Start of Block
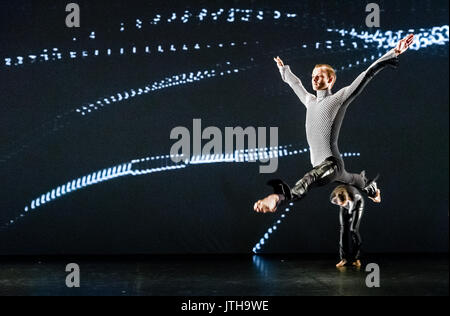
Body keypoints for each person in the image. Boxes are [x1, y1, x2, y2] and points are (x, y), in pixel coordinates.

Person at [253, 34, 414, 214]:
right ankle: (372, 189)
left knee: (309, 179)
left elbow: (365, 74)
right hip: (324, 167)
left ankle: (279, 198)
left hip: (331, 164)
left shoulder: (339, 98)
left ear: (330, 80)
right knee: (352, 179)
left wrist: (394, 52)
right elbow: (295, 84)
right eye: (313, 76)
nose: (314, 79)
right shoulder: (309, 100)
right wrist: (284, 70)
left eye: (319, 76)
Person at [330, 185, 365, 268]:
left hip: (357, 204)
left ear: (347, 198)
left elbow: (350, 212)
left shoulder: (354, 196)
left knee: (353, 229)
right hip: (344, 204)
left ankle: (357, 259)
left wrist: (350, 217)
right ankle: (343, 259)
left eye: (344, 203)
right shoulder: (333, 198)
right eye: (340, 203)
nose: (342, 204)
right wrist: (343, 205)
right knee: (343, 229)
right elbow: (342, 205)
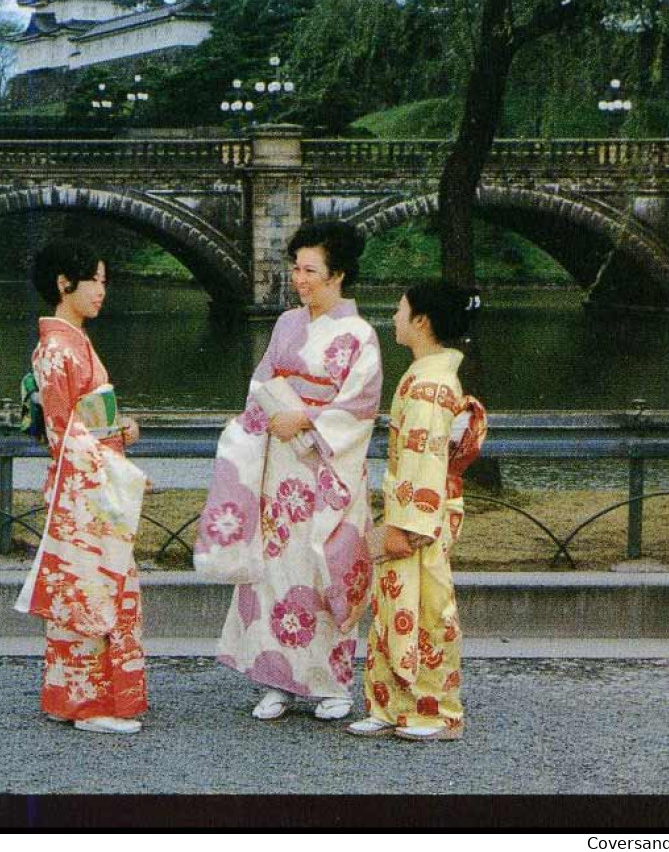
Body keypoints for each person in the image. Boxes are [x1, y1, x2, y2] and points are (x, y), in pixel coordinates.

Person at [194, 220, 382, 722]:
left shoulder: (360, 336)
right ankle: (275, 677)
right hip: (280, 468)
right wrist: (268, 419)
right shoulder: (286, 325)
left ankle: (332, 683)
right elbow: (261, 384)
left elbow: (360, 409)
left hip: (325, 472)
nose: (300, 279)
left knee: (324, 572)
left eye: (311, 270)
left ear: (338, 274)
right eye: (296, 268)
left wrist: (308, 417)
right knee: (276, 571)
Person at [14, 239, 149, 734]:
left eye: (104, 281)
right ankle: (91, 706)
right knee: (93, 595)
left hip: (89, 480)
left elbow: (84, 423)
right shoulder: (57, 348)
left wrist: (119, 431)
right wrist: (118, 446)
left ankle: (72, 698)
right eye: (93, 280)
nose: (101, 291)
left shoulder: (71, 341)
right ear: (63, 284)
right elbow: (64, 434)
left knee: (90, 594)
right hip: (85, 487)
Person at [348, 280, 486, 742]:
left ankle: (435, 711)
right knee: (394, 606)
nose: (394, 317)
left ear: (422, 321)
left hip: (419, 513)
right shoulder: (427, 375)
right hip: (410, 503)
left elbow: (424, 461)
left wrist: (407, 526)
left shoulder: (431, 384)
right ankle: (391, 705)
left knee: (426, 609)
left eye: (400, 309)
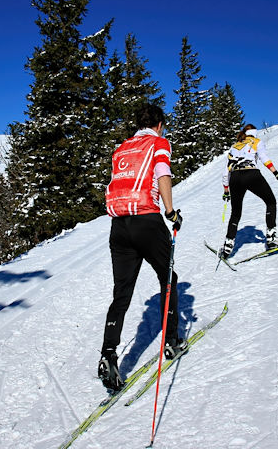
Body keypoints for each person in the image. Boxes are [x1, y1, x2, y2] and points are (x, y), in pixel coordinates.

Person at [99, 104, 186, 391]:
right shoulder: (159, 142)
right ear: (159, 124)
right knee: (168, 278)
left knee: (121, 292)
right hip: (146, 220)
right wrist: (171, 211)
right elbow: (162, 173)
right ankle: (172, 343)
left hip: (119, 225)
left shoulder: (122, 148)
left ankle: (108, 354)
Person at [220, 124, 278, 258]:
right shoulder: (257, 142)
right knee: (270, 201)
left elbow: (225, 172)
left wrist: (226, 190)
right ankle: (271, 238)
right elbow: (264, 159)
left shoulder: (235, 145)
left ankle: (228, 246)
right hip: (251, 174)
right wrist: (277, 174)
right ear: (254, 133)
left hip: (235, 177)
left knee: (235, 213)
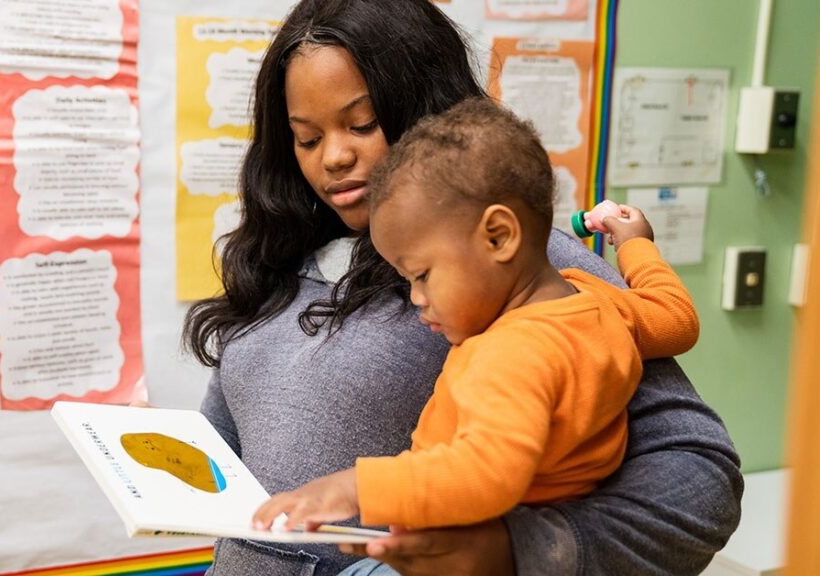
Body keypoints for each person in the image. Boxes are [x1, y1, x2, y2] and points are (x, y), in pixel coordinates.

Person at [182, 0, 742, 574]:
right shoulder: (277, 261)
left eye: (363, 124)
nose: (334, 156)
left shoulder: (513, 267)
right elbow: (237, 458)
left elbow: (699, 476)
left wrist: (518, 550)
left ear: (423, 112)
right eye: (305, 138)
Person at [251, 98, 701, 571]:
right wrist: (637, 246)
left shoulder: (513, 353)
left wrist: (355, 487)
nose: (417, 297)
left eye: (421, 274)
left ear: (499, 236)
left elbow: (486, 473)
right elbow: (676, 316)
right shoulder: (599, 305)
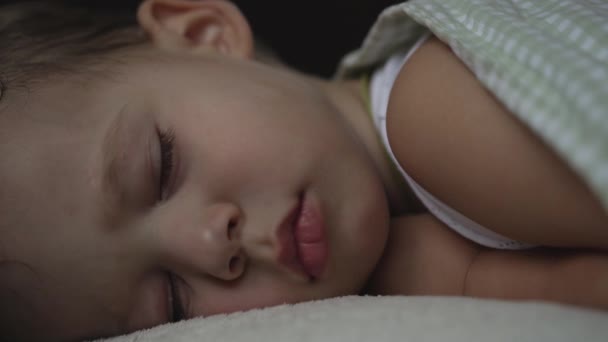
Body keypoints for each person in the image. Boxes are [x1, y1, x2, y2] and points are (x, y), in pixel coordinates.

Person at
End of Block
_PROBLEM TO SOLVE_: Pictures are to be omitted; otherwise, every line from the first line of the listing through the line containing "left knee: (324, 572)" must be reproduced exactly, both ends included.

_SOLUTION BELOW_:
Body keypoints for each person in the image. Boxes are [x1, y1, x2, y2] and points are (x, y), in pixel coordinates.

Person at [253, 34, 414, 214]:
right ankle: (372, 189)
left knee: (309, 179)
left elbow: (365, 74)
right hip: (324, 167)
left ankle: (279, 198)
left hip: (331, 164)
left shoulder: (339, 98)
left ear: (330, 80)
right knee: (352, 179)
left wrist: (394, 52)
right elbow: (295, 84)
right eye: (313, 76)
nose: (314, 79)
right shoulder: (309, 100)
right wrist: (284, 70)
left eye: (319, 76)
Person at [330, 185, 365, 268]:
left hip: (357, 204)
left ear: (347, 198)
left elbow: (350, 212)
left shoulder: (354, 196)
left knee: (353, 229)
right hip: (344, 204)
left ankle: (357, 259)
left wrist: (350, 217)
right ankle: (343, 259)
left eye: (344, 203)
right shoulder: (333, 198)
right eye: (340, 203)
nose: (342, 204)
right wrist: (343, 205)
right knee: (343, 229)
right elbow: (342, 205)
Body keypoints for each person in the image. Boxes are [x1, y1, x2, y2] and points are (x, y), in pixel coordinates.

Person at [194, 220, 382, 722]:
left shoulder: (360, 336)
right ankle: (275, 677)
right hip: (280, 468)
right wrist: (268, 419)
right shoulder: (286, 325)
left ankle: (332, 683)
right elbow: (261, 384)
left elbow: (360, 409)
left hip: (325, 472)
nose: (300, 279)
left knee: (324, 572)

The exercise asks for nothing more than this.